Desde o tempo em que filmava pornôs pra ganhar uns trocados, a carreira de Abel Ferrara é marcada pela marginalidade. Mas não é o caso de um grande talento relegado às margens de Hollywood apenas. Este é um cara que orgulhosamente ostenta seus demônios e obsessões como tatuagens, que mergulha fundo na exploração de uma masculinidade torturada e auto-destrutiva, que trata convenções bobas como “trama” e “progressão dramática” como meros detalhes (se tanto). Em outras palavras, é um iconoclasta.

E nos últimos 20 anos – desde, talvez, “New Rose Hotel” –, Ferrara tem demonstrado cada vez menos interesse em sequer tentar se enquadrar no cinema hollywoodiano. Até mesmo o tal do cinema independente parece restritivo demais para o diretor – este é um sujeito gozando da liberdade que só mesmo a sobriedade e a terceira idade podem proporcionar.

Morando na Itália, Ferrara segue um ritmo próprio: faz filmes na Europa pelo preço de um salgado e um Guaravita, um atrás do outro. Quanto mais barato, mais único o filme se torna – vide o delírio pandêmico de “Zeros e Uns” (e aqui, o gênero “Thriller/Guerra” atribuído ao longa pelo Google soa quase como uma piada vindo de quem não faz ideia de como vender um filme desses).

Dois filmes em um

Então é claro que uma cinebiografia do Padre Pio dirigida pelo Ferrara seria, no mínimo, não convencional. A começar pelo fato de que Pio (Shia Labeouf) ocupa só metade do longa – e talvez a metade menos importante. É que o restante do filme – para o qual as cenas de Labeouf funcionam mais como interlúdios do que qualquer outra coisa – é dedicado aos acontecimentos que culminaram no massacre de San Giovanni Rotondo.

É a Itália pós-Primeira Guerra. A miséria assola os trabalhadores. Uma palavrinha nova no vocabulário campesino assusta os donos de terras: “comunismo”.

A Igreja, diga-se de passagem, estava mancomunada a essas elites, ungindo os rifles que alvejavam os miseráveis da cidade. Então, enquanto o mundo pega fogo lá fora, Padre Pio batalha contra seu inferno pessoal dentro das paredes do monastério.

É, o zumbido dissonante que se sobrepõe aos badalos do sino na trilha sonora realmente não deixa dúvidas: estamos num mundo cindido. Como pode um homem se tornar santo, como suprir a fome do espírito, se o povo tem fome de pão?

Estado de graça

É a essa pergunta que Labeouf tenta responder por conta própria – e sua angústia permeia todo o filme.
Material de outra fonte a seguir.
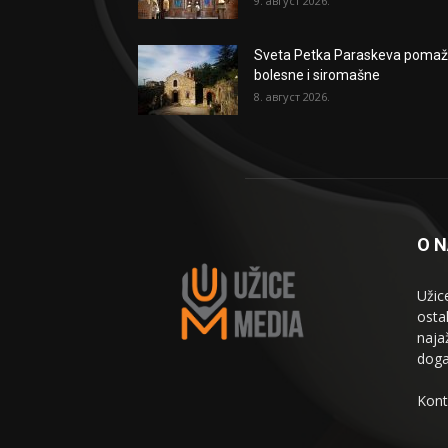
9. август 2026.
Sveta Petka Paraskeva poma
bolesne i siromašne
8. август 2026.
O 
Užic
osta
naja
doga
Kont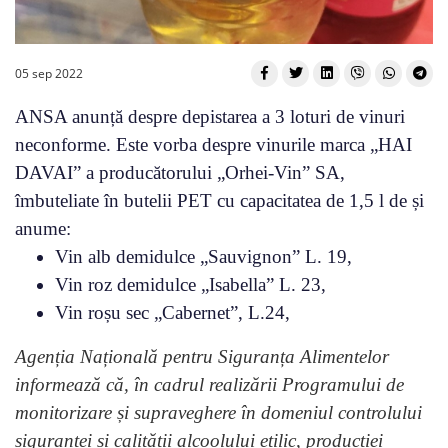
05 sep 2022
ANSA anunță despre depistarea a 3 loturi de vinuri
neconforme. Este vorba despre vinurile marca „HAI
DAVAI” a producătorului „Orhei-Vin” SA,
îmbuteliate în butelii PET cu capacitatea de 1,5 l de și
anume:
Vin alb demidulce „Sauvignon” L. 19,
Vin roz demidulce „Isabella” L. 23,
Vin roșu sec „Cabernet”, L.24,
Agenția Națională pentru Siguranța Alimentelor
informează că, în cadrul realizării Programului de
monitorizare și supraveghere în domeniul controlului
siguranței și calității alcoolului etilic, producției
Envolto num chiaroscuro pixelado, com seus lábios sempre tremendo, os olhos cheios d’água e a câmera tão próxima que podemos discernir cada fio da sua barba e cada poro dilatado, o ator parece atender a um chamado divino.

A devoção de Labeouf é tanta que ele parece estar em carne viva. Assistimos a um ator sendo beatificado bem na frente da câmera – de modo comparável, talvez, à Falconetti em “A Paixão de Joana D’Arc”, de Dreyer.

O isolamento físico de Pio, enclausurado no monastério, coincide com seu isolamento dramático, sem nenhuma interface direta com a trama do massacre. Até, é claro, os instantes finais. É que a tormenta de um único homem é também a tormenta do mundo inteiro e, de tempos em tempos, um corpo é escolhido para sangrar por toda a humanidade.